To do
Rewrite the material below, putting "site" wherever "locality" appears and leaving everything else untouched.

Dataset excerpts

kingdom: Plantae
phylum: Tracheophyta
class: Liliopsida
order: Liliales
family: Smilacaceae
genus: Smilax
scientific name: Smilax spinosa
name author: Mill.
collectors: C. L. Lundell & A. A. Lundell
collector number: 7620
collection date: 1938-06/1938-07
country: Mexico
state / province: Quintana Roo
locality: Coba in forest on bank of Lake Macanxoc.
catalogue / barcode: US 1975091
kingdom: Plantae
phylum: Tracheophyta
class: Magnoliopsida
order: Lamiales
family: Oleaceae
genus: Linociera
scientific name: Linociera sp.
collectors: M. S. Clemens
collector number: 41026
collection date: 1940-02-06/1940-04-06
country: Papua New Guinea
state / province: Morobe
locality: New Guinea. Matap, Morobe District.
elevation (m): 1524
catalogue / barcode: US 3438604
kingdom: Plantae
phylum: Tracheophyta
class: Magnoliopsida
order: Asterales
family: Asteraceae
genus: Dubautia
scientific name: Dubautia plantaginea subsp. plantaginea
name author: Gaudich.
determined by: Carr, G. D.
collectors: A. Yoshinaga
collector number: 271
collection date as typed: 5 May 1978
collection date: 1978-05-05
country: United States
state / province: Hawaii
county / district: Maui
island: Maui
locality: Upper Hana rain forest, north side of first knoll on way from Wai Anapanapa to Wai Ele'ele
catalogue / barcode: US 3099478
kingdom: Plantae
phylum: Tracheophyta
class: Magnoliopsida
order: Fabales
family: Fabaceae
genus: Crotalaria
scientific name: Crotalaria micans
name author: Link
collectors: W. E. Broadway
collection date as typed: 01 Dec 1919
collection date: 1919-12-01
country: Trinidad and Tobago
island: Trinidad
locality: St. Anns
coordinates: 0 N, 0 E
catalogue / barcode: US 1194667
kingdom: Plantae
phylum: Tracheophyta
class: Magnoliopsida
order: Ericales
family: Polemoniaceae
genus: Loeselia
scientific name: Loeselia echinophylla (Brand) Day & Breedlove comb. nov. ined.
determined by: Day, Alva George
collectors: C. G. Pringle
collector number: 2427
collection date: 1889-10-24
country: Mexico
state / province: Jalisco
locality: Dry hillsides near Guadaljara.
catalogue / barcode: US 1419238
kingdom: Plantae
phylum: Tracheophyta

Solution for this exercise
kingdom: Plantae
phylum: Tracheophyta
class: Liliopsida
order: Liliales
family: Smilacaceae
genus: Smilax
scientific name: Smilax spinosa
name author: Mill.
collectors: C. L. Lundell & A. A. Lundell
collector number: 7620
collection date: 1938-06/1938-07
country: Mexico
state / province: Quintana Roo
site: Coba in forest on bank of Lake Macanxoc.
catalogue / barcode: US 1975091
kingdom: Plantae
phylum: Tracheophyta
class: Magnoliopsida
order: Lamiales
family: Oleaceae
genus: Linociera
scientific name: Linociera sp.
collectors: M. S. Clemens
collector number: 41026
collection date: 1940-02-06/1940-04-06
country: Papua New Guinea
state / province: Morobe
site: New Guinea. Matap, Morobe District.
elevation (m): 1524
catalogue / barcode: US 3438604
kingdom: Plantae
phylum: Tracheophyta
class: Magnoliopsida
order: Asterales
family: Asteraceae
genus: Dubautia
scientific name: Dubautia plantaginea subsp. plantaginea
name author: Gaudich.
determined by: Carr, G. D.
collectors: A. Yoshinaga
collector number: 271
collection date as typed: 5 May 1978
collection date: 1978-05-05
country: United States
state / province: Hawaii
county / district: Maui
island: Maui
site: Upper Hana rain forest, north side of first knoll on way from Wai Anapanapa to Wai Ele'ele
catalogue / barcode: US 3099478
kingdom: Plantae
phylum: Tracheophyta
class: Magnoliopsida
order: Fabales
family: Fabaceae
genus: Crotalaria
scientific name: Crotalaria micans
name author: Link
collectors: W. E. Broadway
collection date as typed: 01 Dec 1919
collection date: 1919-12-01
country: Trinidad and Tobago
island: Trinidad
site: St. Anns
coordinates: 0 N, 0 E
catalogue / barcode: US 1194667
kingdom: Plantae
phylum: Tracheophyta
class: Magnoliopsida
order: Ericales
family: Polemoniaceae
genus: Loeselia
scientific name: Loeselia echinophylla (Brand) Day & Breedlove comb. nov. ined.
determined by: Day, Alva George
collectors: C. G. Pringle
collector number: 2427
collection date: 1889-10-24
country: Mexico
state / province: Jalisco
site: Dry hillsides near Guadaljara.
catalogue / barcode: US 1419238
kingdom: Plantae
phylum: Tracheophyta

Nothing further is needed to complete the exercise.